IMS (IP Multimedia Subsystem) is an international standard (3GPP, 3GPPs) that enable IP-based multi-media communications across wireless operators.
Today, many wireless communications (such as voice calls) are not IP-based. IMS helps wireless operators to migrate more services to IP-based serviecs (such as "voice over IP" instead of "circuit switched voice call").
Many advanced services (such as Push-to-Talk or Video-phone) are operator specific services and do not work across operators (e.g., Nextel user can not talk to Verizon user using Push-to-Talk service, DoCoMo user can not make a videl call to Vodafone user). IMS does not simply make it possible, but also makes it easy to enable inteoperability of those advanced multimedia services - with a single service-independent inter-operator relationship, eliminating service-specific network-to-network interfaces.
IMS also unifies variety of communication services (voice call, push-to-talk, video call, text message, picture message, instant message, ...) with a single authentication, session control, and routing mechanism - making it possible to offer much more integrated services (such as switching from voice call to vide call in the middle, or sending pictures while making a voice call).
People from web or software industry may say "why do they need such a standard? There is an internet standard, SMTP for e-mail. AOL, Microsoft and Yahoo provide IM services and Skpe offers great VoIP service. " - very good point.

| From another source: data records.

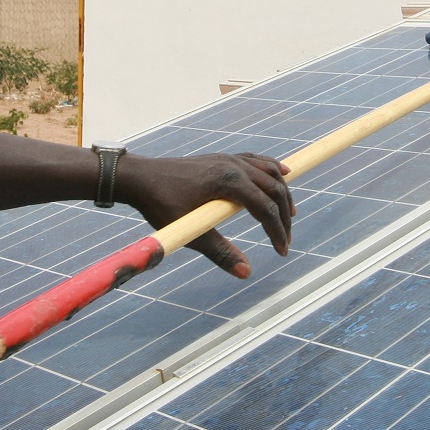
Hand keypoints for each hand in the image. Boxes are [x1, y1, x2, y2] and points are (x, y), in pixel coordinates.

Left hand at [115, 152, 294, 276]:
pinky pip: (257, 161)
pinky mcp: (223, 158)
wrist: (140, 178)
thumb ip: (220, 252)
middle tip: (285, 240)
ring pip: (269, 173)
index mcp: (229, 181)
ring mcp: (229, 159)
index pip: (265, 208)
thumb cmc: (160, 203)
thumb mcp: (190, 231)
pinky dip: (273, 168)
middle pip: (274, 189)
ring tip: (290, 215)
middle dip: (284, 216)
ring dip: (282, 193)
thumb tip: (246, 272)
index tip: (281, 252)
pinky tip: (283, 173)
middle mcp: (234, 165)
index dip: (277, 232)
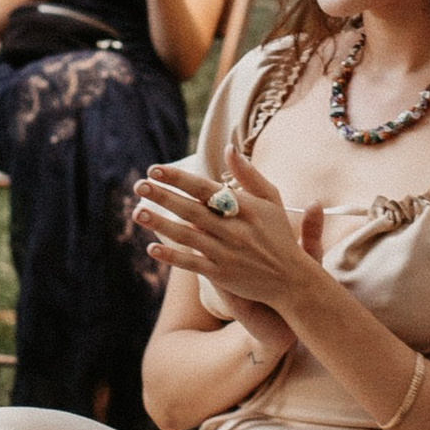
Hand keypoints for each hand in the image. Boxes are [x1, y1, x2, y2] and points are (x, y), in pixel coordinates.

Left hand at [134, 150, 321, 360]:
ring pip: (188, 236)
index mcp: (245, 207)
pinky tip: (152, 249)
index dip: (179, 179)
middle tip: (139, 185)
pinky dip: (173, 257)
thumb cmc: (279, 236)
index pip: (205, 189)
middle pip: (192, 209)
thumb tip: (229, 149)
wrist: (292, 280)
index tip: (155, 169)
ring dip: (161, 224)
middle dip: (164, 196)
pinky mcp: (222, 275)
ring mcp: (227, 253)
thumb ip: (250, 175)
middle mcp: (234, 229)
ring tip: (138, 212)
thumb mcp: (271, 200)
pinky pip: (192, 264)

The answer is "wireless operators don't want to be a dumb pipe". There are still significant values they have beyond just access to the network - such as "phone-number-based routing", "billing service", "connectivity to traditional phone system", and most importantly "the relationship with subscribers". Wireless operators want to leverage these strength and become one of important service providers (competing Skype, AOL, MSN and Yahoo in a certain degree) - not only over wireless network but also over wirelines and broadband.
IMS infrastructure providers like Ericsson, Lucent and Nokia are working very hard to convince wireless operators to buy into this IMS vision, and help those operators to migrate to IP-based services quickly, and even help them to become significant players if and when the wireless/wired convergence happens.